Problem to work on:
Edit the lines below by replacing every "Transcribe" with "Copy out". Change nothing else.

═════ Supplied material ═════

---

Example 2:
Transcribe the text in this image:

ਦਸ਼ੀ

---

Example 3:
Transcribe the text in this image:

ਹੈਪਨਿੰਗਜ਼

═════

Response:
---

Example 2:
Copy out the text in this image:

ਦਸ਼ੀ

---

Example 3:
Copy out the text in this image:

ਹੈਪਨਿੰਗਜ਼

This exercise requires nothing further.